Image above: working on DNA extractions in Aberdeen
Whilst I was in Scotland, I spent a lot of time in the lab taking tissue samples of the different zooplankton species, extracting the DNA from these, amplifying the DNA using PCR and finally sending the purified product to a laboratory in Germany where they would fire a laser at my samples to read the base pairs of the DNA. This process is known as DNA barcoding, and by using this, I am able to distinguish between different species in my samples that superficially look very similar.
By combining these two identifying techniques, not only am I able to identify more and more of the species in my samples, but I can also use one technique to fill a gap in the other. An example of this is for the crustaceans (e.g. crabs, prawns and lobsters) found here. Using taxonomic keys, I have identified the larval stages of a number of different crab species. Most of these crab species have not been DNA barcoded before, which means that currently, if I tried to find a match for these species in the DNA database, I would not come up with the correct answer. In fact, when I tried to do this, the database tried to find the closest related species to my sample… and came up with crab species only found in Hawaii and Easter Island. Safe to say, those are not the species that we have here! Because I have been able to identify these species based on their physical characteristics, I can then add the barcodes I’ve generated to the DNA database, and that means if anyone else has a sample from the same species, they would be able to find a match for their sample in the database.

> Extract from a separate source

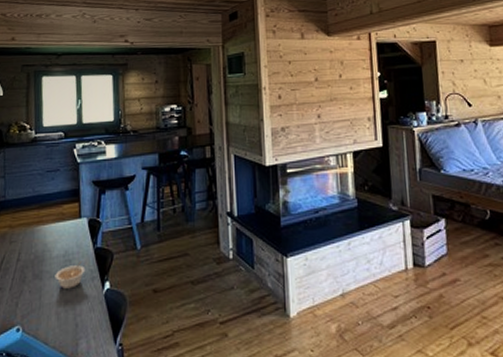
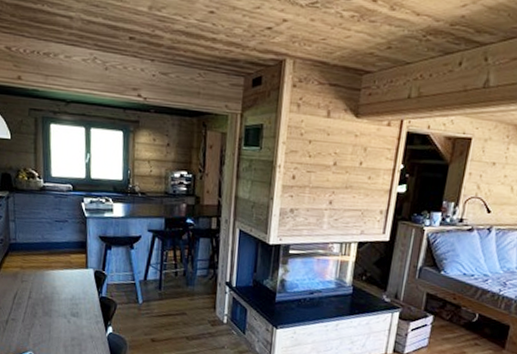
legume: present [55,261,86,289] -> none [63,306,91,328]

I’m very happy to be back here in the Falklands and going out on the boat to get the samples! It’s great to be able to be back in the lab going through the samples again, and actually knowing what far more of the species are than when I left, thanks to the work in Aberdeen. As we’ve had a couple of volunteers in SAERI for work experience week, I’ve been putting together a photo ID guide to allow for quick species identification – it’s a very nice way of being able to visualise what work I’ve done, and what I still need to do. I have a nick name for each of the morphospecies I find in my samples, but at some point I am going to have to have a more formal name for these!
Image above: Samples after a storm - kelp confetti and krill!
Image left: Krill clearing showing photophores
This project is hosted by the University of Aberdeen and SAERI. Collaborators and sponsors include Fortuna LTD, Darwin Plus, Shallow Marine Surveys Group, Falkland Island Fisheries and the Environmental Studies Budget (Falkland Islands Government). Rhian’s PhD supervisors include Dr Jesse van der Grient and Dr Paul Brickle at SAERI and Professor Stuart Piertney and Dr Alex Douglas at the University of Aberdeen.